> [What is being asked]: Would you repeat every line below exactly, please?
+ + +
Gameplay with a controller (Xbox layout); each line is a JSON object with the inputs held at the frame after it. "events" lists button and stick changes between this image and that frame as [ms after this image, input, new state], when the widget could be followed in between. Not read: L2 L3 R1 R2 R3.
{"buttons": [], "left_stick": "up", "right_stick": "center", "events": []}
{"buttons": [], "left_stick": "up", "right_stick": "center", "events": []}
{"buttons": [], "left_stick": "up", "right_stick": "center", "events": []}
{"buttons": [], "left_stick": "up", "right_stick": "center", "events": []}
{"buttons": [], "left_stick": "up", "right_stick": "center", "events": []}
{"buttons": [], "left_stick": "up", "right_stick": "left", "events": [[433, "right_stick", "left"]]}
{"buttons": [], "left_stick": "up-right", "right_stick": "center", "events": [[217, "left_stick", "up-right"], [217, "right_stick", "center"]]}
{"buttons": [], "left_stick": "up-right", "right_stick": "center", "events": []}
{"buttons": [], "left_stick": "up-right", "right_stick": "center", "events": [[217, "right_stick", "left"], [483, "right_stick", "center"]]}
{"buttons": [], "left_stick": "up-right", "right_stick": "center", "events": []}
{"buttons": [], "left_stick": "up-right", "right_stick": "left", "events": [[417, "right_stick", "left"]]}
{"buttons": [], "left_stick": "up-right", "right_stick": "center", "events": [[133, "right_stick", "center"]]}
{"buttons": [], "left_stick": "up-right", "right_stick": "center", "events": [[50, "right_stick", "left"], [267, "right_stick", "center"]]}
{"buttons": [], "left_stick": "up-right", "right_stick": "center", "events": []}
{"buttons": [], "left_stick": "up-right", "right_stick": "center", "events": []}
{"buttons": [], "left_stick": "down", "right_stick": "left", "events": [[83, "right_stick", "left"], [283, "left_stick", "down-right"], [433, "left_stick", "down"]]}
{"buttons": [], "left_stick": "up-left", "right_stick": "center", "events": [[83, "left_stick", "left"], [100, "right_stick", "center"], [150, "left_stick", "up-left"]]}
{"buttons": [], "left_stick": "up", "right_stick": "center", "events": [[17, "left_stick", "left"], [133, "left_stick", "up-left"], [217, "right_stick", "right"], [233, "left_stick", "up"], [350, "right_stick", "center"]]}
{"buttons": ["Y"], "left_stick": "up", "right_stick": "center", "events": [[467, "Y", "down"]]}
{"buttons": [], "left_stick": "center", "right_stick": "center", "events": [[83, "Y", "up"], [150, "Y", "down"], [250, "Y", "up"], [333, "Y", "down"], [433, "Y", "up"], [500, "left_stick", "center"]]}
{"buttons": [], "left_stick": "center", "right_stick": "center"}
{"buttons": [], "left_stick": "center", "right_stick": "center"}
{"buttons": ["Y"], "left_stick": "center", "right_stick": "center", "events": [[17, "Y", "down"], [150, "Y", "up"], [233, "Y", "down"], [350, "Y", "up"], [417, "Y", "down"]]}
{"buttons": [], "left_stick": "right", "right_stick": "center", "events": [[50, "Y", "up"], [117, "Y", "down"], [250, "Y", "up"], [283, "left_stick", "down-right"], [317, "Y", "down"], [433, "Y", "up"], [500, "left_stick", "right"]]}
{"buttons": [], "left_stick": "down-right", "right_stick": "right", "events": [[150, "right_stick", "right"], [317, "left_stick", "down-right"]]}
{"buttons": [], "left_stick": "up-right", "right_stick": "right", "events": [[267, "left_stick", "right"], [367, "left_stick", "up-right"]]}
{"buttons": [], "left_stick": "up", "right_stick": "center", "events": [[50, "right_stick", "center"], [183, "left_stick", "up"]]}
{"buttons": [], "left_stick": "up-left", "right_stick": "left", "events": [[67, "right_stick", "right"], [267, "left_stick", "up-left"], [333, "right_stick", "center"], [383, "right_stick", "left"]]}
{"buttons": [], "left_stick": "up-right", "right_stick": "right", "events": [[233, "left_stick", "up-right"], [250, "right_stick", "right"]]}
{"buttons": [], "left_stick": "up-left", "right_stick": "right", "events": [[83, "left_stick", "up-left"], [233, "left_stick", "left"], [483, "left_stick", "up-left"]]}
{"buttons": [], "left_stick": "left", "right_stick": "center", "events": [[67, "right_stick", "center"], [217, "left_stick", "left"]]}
+ + +
> [Finished exercise]:
Gameplay with a controller (Xbox layout); each line is a JSON object with the inputs held at the frame after it. "events" lists button and stick changes between this image and that frame as [ms after this image, input, new state], when the widget could be followed in between. Not read: L2 L3 R1 R2 R3.
{"buttons": [], "left_stick": "up", "right_stick": "center", "events": []}
{"buttons": [], "left_stick": "up", "right_stick": "center", "events": []}
{"buttons": [], "left_stick": "up", "right_stick": "center", "events": []}
{"buttons": [], "left_stick": "up", "right_stick": "center", "events": []}
{"buttons": [], "left_stick": "up", "right_stick": "center", "events": []}
{"buttons": [], "left_stick": "up", "right_stick": "left", "events": [[433, "right_stick", "left"]]}
{"buttons": [], "left_stick": "up-right", "right_stick": "center", "events": [[217, "left_stick", "up-right"], [217, "right_stick", "center"]]}
{"buttons": [], "left_stick": "up-right", "right_stick": "center", "events": []}
{"buttons": [], "left_stick": "up-right", "right_stick": "center", "events": [[217, "right_stick", "left"], [483, "right_stick", "center"]]}
{"buttons": [], "left_stick": "up-right", "right_stick": "center", "events": []}
{"buttons": [], "left_stick": "up-right", "right_stick": "left", "events": [[417, "right_stick", "left"]]}
{"buttons": [], "left_stick": "up-right", "right_stick": "center", "events": [[133, "right_stick", "center"]]}
{"buttons": [], "left_stick": "up-right", "right_stick": "center", "events": [[50, "right_stick", "left"], [267, "right_stick", "center"]]}
{"buttons": [], "left_stick": "up-right", "right_stick": "center", "events": []}
{"buttons": [], "left_stick": "up-right", "right_stick": "center", "events": []}
{"buttons": [], "left_stick": "down", "right_stick": "left", "events": [[83, "right_stick", "left"], [283, "left_stick", "down-right"], [433, "left_stick", "down"]]}
{"buttons": [], "left_stick": "up-left", "right_stick": "center", "events": [[83, "left_stick", "left"], [100, "right_stick", "center"], [150, "left_stick", "up-left"]]}
{"buttons": [], "left_stick": "up", "right_stick": "center", "events": [[17, "left_stick", "left"], [133, "left_stick", "up-left"], [217, "right_stick", "right"], [233, "left_stick", "up"], [350, "right_stick", "center"]]}
{"buttons": ["Y"], "left_stick": "up", "right_stick": "center", "events": [[467, "Y", "down"]]}
{"buttons": [], "left_stick": "center", "right_stick": "center", "events": [[83, "Y", "up"], [150, "Y", "down"], [250, "Y", "up"], [333, "Y", "down"], [433, "Y", "up"], [500, "left_stick", "center"]]}
{"buttons": [], "left_stick": "center", "right_stick": "center"}
{"buttons": [], "left_stick": "center", "right_stick": "center"}
{"buttons": ["Y"], "left_stick": "center", "right_stick": "center", "events": [[17, "Y", "down"], [150, "Y", "up"], [233, "Y", "down"], [350, "Y", "up"], [417, "Y", "down"]]}
{"buttons": [], "left_stick": "right", "right_stick": "center", "events": [[50, "Y", "up"], [117, "Y", "down"], [250, "Y", "up"], [283, "left_stick", "down-right"], [317, "Y", "down"], [433, "Y", "up"], [500, "left_stick", "right"]]}
{"buttons": [], "left_stick": "down-right", "right_stick": "right", "events": [[150, "right_stick", "right"], [317, "left_stick", "down-right"]]}
{"buttons": [], "left_stick": "up-right", "right_stick": "right", "events": [[267, "left_stick", "right"], [367, "left_stick", "up-right"]]}
{"buttons": [], "left_stick": "up", "right_stick": "center", "events": [[50, "right_stick", "center"], [183, "left_stick", "up"]]}
{"buttons": [], "left_stick": "up-left", "right_stick": "left", "events": [[67, "right_stick", "right"], [267, "left_stick", "up-left"], [333, "right_stick", "center"], [383, "right_stick", "left"]]}
{"buttons": [], "left_stick": "up-right", "right_stick": "right", "events": [[233, "left_stick", "up-right"], [250, "right_stick", "right"]]}
{"buttons": [], "left_stick": "up-left", "right_stick": "right", "events": [[83, "left_stick", "up-left"], [233, "left_stick", "left"], [483, "left_stick", "up-left"]]}
{"buttons": [], "left_stick": "left", "right_stick": "center", "events": [[67, "right_stick", "center"], [217, "left_stick", "left"]]}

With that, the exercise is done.